Автор книги: Эдвард Джордж Бульвер-Литтон
Жанр:
Классическая проза
сообщить о нарушении
Текущая страница: 3 (всего у книги 43 страниц)
Другой афоризм Майверса таков: "Если вы хотите всегда быть молодым, живите в столице и никогда не оставайтесь в провинции больше чем на несколько недель. Возьмите для сравнения двух человек одинакового сложения и возраста, скажем, лет двадцати пяти. Пусть один живет в Лондоне и ведет регулярный образ жизни английского клубмена, другой же проводит все время в какой-нибудь сельской местности, какую обычно нелепо называют здоровой. Взгляните на обоих, когда они достигнут сорокапятилетнего возраста. Лондонец сохранил фигуру – у сельского жителя образовалось брюшко. У лондонца прекрасный, ровный цвет лица – кожа на лице сельского жителя обветренная, а может быть, и дряблая".

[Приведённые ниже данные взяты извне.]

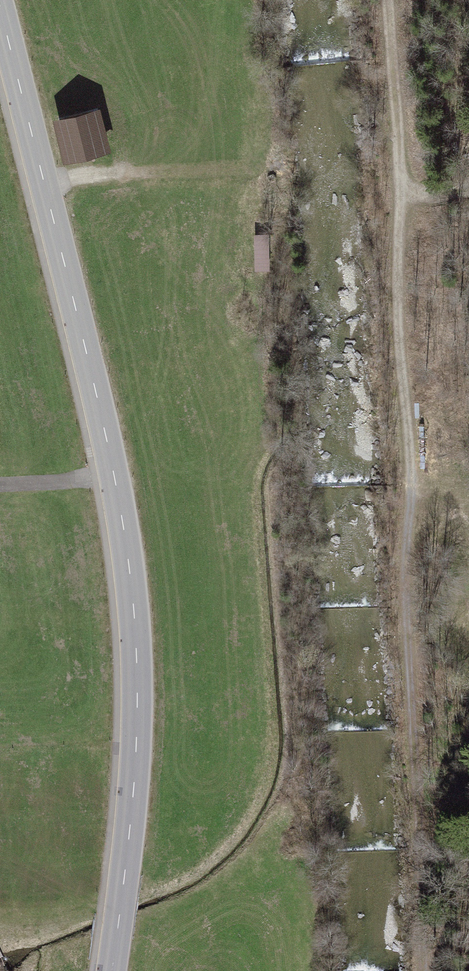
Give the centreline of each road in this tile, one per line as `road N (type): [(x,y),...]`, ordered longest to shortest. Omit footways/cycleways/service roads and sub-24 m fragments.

Третья аксиома Майверса была такого рода: "Никогда не обзаводитесь семьей – ничто так не старит, как семейные радости и родительские узы. Не множьте своих забот и замкните жизнь самым тесным кругом. Зачем прибавлять к чемодану ваших неприятностей еще шляпные картонки леди и целый фургон для детской? Не будьте честолюбивы – это приводит к подагре. Честолюбие требует от человека больших лишений и ничего не дает ему взамен до той поры, когда он уже перестает чему-либо радоваться".
Интересно еще такое его изречение: "Свежий ум способствует физической свежести. Впитывайте в себя лишь сегодняшние идеи, вчерашние отбрасывайте. А что касается завтрашних, то будет достаточно времени обдумать их, прежде чем завтра превратится в сегодня".
Сохранив здоровье и молодость соблюдением всех этих правил, Майверс появился в Эксмондеме lotus, teres [26]26
Целый, плотный (лат.).
[Закрыть], но не rotundus [27]27
Округлый (лат.).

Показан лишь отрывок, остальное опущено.